Multiple Small Specialized Models vs. Large Multi-Faceted Models? Need Advice for Stock Modeling

Hey folks,

I’m pretty new to AI/ML, though I’ve tinkered enough with TensorFlow to get myself into trouble. I’m constantly experimenting, and right now, I’m curious about model design for something as complex as stock market predictions.

Here’s my dilemma: If I want to create a model that helps decide what to do with a stock—buy, don’t buy, sell, or hold—would it be better to design one large model that outputs all four decisions, or should I create four separate models, each specialized in one type of transaction?

I can see potential issues with both approaches, especially considering how unpredictable the stock market can be. Part of me wonders if the answer might be to create five models: the four specialized ones and one overarching model, then compare the results to maximize profit.

Setting aside the time component and the risk of market crashes, is it generally better to build specialized atomic models and somehow weigh them against each other, or should I aim for a big, comprehensive model that takes everything into account? Or maybe both—more information is always better, right? :thinking:

For stock market predictions, a single comprehensive model might handle complex interactions better by learning from all inputs at once, but it can be complex and harder to interpret. On the other hand, specialized models for each action (buy, sell, hold, don’t buy) could offer more tailored and potentially accurate predictions for each decision, though combining their outputs can be challenging. A hybrid approach, using specialized models with an overarching model to weigh their recommendations, could combine the strengths of both methods, offering a balanced solution that leverages detailed, focused insights while maintaining overall coherence. Experimenting with both methods and comparing their performance could help determine the best strategy for your specific needs.

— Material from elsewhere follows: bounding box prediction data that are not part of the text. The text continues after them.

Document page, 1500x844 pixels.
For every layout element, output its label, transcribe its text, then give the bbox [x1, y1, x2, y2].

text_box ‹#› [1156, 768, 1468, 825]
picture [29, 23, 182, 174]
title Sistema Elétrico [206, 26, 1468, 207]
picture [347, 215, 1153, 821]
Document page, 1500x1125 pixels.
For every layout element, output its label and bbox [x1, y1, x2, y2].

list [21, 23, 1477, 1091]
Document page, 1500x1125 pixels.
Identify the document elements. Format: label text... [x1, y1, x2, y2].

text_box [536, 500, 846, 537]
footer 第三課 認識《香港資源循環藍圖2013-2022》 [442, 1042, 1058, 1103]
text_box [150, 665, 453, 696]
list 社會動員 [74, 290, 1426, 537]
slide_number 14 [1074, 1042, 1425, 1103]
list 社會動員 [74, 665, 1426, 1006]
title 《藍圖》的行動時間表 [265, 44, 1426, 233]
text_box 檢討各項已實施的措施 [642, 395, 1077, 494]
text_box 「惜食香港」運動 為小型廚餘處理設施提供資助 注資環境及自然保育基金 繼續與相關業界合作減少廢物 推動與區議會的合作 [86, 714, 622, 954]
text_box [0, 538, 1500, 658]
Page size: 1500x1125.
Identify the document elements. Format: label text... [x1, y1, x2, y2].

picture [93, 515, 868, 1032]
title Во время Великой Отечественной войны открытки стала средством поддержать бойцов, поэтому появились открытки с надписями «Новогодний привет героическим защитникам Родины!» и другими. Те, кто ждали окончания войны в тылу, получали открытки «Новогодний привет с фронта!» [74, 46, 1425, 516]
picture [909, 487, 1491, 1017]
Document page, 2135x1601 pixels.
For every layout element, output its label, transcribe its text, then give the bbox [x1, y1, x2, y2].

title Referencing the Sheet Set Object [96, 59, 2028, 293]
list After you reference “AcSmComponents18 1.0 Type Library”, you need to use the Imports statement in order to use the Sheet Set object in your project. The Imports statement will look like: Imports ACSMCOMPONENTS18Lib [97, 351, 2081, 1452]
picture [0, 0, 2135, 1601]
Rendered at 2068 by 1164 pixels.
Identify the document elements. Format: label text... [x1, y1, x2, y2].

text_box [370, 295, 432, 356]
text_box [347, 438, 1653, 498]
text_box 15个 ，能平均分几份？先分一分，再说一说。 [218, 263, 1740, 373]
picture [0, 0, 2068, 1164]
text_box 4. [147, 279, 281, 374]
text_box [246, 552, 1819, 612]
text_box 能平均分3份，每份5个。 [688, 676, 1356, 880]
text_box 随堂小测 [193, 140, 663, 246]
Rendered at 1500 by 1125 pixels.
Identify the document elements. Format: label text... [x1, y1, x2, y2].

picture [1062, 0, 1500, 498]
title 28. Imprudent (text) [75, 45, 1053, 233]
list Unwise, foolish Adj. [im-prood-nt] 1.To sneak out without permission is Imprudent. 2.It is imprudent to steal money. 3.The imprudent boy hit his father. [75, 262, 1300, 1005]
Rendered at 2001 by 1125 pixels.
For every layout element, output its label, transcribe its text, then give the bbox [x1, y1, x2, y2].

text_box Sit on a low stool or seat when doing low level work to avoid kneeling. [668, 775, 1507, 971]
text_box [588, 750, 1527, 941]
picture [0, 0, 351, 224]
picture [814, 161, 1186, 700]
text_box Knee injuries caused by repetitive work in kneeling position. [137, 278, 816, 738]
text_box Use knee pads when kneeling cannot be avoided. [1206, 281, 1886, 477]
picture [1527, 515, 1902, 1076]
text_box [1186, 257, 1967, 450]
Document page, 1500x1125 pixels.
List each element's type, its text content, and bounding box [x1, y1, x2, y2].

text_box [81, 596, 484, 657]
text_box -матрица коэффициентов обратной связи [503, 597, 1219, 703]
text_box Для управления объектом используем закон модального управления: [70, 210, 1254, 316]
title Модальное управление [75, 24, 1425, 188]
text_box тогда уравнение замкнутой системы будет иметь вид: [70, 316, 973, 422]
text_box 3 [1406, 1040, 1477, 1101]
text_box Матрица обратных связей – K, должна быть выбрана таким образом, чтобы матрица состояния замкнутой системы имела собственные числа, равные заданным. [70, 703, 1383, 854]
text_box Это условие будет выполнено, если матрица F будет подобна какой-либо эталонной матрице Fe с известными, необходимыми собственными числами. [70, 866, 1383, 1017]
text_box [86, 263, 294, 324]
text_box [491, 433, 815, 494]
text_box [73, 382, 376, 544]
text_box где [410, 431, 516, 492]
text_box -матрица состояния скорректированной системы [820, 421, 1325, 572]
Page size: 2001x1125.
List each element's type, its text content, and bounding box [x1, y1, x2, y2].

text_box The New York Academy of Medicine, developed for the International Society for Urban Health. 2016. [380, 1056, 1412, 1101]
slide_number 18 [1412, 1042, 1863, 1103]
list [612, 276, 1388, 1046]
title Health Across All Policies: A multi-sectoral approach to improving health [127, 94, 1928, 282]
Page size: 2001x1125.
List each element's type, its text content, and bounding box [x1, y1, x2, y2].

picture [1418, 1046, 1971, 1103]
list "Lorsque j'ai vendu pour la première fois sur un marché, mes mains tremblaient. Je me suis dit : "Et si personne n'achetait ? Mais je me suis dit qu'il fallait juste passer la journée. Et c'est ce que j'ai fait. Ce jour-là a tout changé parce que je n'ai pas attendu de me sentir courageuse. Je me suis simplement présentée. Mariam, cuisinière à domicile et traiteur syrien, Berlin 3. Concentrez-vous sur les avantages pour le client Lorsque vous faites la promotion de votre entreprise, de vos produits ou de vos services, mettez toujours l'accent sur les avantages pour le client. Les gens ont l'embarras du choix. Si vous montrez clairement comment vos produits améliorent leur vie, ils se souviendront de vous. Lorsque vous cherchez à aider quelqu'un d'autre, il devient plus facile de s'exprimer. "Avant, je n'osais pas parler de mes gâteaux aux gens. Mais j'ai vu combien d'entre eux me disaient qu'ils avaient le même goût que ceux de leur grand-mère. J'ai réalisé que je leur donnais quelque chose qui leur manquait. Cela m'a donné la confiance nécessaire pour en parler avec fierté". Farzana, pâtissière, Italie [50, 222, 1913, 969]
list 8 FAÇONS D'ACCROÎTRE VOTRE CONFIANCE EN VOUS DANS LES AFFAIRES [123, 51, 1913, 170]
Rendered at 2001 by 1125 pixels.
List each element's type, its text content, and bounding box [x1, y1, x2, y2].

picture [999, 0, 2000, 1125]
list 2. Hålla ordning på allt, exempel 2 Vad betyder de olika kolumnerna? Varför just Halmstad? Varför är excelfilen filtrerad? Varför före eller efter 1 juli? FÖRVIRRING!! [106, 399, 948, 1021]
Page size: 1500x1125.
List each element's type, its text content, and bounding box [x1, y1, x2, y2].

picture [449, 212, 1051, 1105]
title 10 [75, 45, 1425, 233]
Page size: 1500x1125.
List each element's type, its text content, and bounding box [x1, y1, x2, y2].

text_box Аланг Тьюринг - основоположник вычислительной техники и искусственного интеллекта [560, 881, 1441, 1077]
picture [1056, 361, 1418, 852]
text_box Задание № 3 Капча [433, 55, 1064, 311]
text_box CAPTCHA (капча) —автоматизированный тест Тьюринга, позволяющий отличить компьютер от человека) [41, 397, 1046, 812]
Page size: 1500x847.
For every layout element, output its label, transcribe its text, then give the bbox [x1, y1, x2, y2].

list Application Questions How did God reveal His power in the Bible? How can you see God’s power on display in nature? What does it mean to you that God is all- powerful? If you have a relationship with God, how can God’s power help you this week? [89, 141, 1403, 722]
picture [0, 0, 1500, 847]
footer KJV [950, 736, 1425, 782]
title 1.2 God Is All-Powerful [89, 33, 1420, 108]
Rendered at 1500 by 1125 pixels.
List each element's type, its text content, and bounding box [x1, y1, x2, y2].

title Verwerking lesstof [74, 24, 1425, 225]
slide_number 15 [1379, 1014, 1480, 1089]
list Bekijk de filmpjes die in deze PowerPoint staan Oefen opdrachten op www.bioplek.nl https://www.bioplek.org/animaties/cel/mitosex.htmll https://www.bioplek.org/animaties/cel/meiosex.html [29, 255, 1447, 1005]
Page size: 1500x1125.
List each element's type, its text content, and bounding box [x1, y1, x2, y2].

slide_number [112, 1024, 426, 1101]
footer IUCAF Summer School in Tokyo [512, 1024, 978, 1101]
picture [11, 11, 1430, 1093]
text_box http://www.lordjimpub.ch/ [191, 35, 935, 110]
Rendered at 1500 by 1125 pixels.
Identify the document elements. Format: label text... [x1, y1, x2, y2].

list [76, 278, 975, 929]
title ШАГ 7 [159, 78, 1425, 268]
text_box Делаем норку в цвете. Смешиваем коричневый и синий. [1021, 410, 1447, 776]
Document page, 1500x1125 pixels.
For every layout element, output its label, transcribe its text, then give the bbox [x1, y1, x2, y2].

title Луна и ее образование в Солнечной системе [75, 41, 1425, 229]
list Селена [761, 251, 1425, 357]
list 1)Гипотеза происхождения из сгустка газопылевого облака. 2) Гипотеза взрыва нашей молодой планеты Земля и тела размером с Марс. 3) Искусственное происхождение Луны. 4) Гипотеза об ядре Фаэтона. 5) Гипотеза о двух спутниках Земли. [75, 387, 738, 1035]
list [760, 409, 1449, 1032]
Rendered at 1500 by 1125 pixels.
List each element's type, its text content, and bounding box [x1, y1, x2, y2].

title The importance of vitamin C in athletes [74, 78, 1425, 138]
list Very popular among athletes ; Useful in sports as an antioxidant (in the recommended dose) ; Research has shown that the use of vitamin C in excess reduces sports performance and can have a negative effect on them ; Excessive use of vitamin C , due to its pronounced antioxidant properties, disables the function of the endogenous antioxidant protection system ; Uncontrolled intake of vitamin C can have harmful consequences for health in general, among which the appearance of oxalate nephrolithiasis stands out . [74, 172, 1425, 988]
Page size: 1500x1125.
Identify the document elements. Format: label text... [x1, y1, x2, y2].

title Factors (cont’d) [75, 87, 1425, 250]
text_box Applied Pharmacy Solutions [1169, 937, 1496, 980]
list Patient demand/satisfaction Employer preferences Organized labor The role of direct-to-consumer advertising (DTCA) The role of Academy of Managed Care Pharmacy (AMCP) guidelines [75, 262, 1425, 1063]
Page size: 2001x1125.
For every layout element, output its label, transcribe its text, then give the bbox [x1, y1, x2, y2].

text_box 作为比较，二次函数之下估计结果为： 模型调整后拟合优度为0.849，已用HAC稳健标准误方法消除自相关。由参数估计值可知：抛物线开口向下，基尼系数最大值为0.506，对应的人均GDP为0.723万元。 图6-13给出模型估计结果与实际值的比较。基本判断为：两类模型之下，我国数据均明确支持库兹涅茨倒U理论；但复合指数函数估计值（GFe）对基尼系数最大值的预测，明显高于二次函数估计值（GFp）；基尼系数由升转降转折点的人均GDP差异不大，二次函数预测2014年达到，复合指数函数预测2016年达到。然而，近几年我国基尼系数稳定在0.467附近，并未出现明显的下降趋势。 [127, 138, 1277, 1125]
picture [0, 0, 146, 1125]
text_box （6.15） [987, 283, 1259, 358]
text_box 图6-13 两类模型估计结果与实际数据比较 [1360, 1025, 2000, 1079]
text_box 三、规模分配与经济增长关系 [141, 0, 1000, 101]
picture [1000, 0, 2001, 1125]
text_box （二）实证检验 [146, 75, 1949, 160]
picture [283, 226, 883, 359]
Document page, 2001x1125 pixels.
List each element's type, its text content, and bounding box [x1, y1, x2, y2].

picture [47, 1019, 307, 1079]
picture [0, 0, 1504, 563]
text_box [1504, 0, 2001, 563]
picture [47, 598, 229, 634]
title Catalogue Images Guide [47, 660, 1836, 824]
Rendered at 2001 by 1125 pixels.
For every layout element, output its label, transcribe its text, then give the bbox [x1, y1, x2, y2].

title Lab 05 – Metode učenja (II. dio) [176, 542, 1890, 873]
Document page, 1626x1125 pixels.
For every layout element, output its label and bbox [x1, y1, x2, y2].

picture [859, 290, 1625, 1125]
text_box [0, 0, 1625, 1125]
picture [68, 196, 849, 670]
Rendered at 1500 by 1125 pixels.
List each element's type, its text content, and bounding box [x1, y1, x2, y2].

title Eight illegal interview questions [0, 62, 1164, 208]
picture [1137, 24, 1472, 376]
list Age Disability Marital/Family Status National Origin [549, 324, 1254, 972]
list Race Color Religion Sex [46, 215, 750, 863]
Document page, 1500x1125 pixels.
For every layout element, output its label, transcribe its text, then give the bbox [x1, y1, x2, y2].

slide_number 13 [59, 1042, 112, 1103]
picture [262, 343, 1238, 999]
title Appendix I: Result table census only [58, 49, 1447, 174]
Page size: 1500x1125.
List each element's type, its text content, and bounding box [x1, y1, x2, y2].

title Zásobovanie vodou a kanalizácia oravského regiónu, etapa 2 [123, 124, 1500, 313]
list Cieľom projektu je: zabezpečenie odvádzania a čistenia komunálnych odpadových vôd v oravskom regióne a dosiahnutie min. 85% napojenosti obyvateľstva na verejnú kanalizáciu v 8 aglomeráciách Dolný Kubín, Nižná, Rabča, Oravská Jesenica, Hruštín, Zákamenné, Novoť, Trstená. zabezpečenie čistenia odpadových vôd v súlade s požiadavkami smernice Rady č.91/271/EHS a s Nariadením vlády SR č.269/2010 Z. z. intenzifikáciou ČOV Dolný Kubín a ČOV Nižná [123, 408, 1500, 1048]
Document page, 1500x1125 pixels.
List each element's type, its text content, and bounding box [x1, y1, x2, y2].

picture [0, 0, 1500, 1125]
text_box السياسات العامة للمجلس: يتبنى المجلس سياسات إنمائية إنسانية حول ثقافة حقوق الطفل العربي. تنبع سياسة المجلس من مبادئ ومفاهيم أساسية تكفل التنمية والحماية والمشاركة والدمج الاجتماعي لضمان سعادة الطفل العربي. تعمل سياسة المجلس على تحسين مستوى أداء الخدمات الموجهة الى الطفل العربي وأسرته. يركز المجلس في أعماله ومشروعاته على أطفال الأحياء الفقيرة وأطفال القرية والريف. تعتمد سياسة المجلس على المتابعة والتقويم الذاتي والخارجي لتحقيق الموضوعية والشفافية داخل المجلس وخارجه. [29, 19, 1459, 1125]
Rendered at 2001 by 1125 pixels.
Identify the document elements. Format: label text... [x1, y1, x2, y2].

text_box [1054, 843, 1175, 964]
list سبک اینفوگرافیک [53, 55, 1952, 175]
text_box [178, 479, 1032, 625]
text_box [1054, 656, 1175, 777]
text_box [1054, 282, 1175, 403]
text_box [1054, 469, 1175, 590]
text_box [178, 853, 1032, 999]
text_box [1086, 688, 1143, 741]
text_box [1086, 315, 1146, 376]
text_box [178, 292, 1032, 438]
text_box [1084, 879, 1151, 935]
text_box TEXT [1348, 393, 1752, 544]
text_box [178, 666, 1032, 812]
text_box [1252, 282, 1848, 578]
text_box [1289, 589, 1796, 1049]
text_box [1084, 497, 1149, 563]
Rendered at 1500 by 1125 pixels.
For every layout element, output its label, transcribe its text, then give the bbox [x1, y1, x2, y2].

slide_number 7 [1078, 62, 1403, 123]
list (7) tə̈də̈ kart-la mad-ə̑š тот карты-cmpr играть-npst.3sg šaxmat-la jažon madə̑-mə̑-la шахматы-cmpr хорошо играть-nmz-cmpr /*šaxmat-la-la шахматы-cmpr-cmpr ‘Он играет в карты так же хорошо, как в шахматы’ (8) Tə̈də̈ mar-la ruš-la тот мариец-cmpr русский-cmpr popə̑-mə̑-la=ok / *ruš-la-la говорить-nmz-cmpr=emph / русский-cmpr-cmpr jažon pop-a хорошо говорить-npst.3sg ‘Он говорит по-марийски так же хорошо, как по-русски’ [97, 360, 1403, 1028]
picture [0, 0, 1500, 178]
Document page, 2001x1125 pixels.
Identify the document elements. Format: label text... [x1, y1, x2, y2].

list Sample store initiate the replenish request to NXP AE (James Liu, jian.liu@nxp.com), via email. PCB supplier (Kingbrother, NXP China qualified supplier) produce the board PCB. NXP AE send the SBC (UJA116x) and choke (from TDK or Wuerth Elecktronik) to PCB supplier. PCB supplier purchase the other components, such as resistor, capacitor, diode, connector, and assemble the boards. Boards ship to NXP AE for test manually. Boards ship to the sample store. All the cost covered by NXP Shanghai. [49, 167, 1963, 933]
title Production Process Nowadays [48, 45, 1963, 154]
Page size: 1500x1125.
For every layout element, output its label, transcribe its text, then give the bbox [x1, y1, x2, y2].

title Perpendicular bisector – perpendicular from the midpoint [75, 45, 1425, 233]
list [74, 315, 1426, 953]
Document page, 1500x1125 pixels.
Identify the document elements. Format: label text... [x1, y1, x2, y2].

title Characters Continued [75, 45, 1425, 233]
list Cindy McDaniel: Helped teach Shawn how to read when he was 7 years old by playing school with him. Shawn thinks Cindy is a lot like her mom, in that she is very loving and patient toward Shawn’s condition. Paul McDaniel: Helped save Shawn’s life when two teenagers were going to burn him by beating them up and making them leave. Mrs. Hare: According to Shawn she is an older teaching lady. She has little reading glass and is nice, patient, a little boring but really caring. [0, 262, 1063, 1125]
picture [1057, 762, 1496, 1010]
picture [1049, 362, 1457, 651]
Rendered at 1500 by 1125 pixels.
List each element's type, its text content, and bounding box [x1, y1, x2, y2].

When designing a model for stock market predictions, creating one comprehensive model that outputs all four decisions (buy, don’t buy, sell, hold) might be beneficial because it allows the model to learn complex interactions and dependencies within the data, potentially leading to more nuanced predictions. However, this approach can be complex and may require extensive tuning. On the other hand, building four separate specialized models for each decision could offer more targeted insights and flexibility but may complicate the process of integrating and comparing their outputs. A hybrid approach, using an overarching model to weigh the recommendations from the specialized models, could combine the strengths of both methods and provide a robust decision-making framework. This way, you leverage the focused expertise of individual models while still considering a holistic view. Experimenting with both approaches and assessing their performance could help determine the best strategy for your specific needs.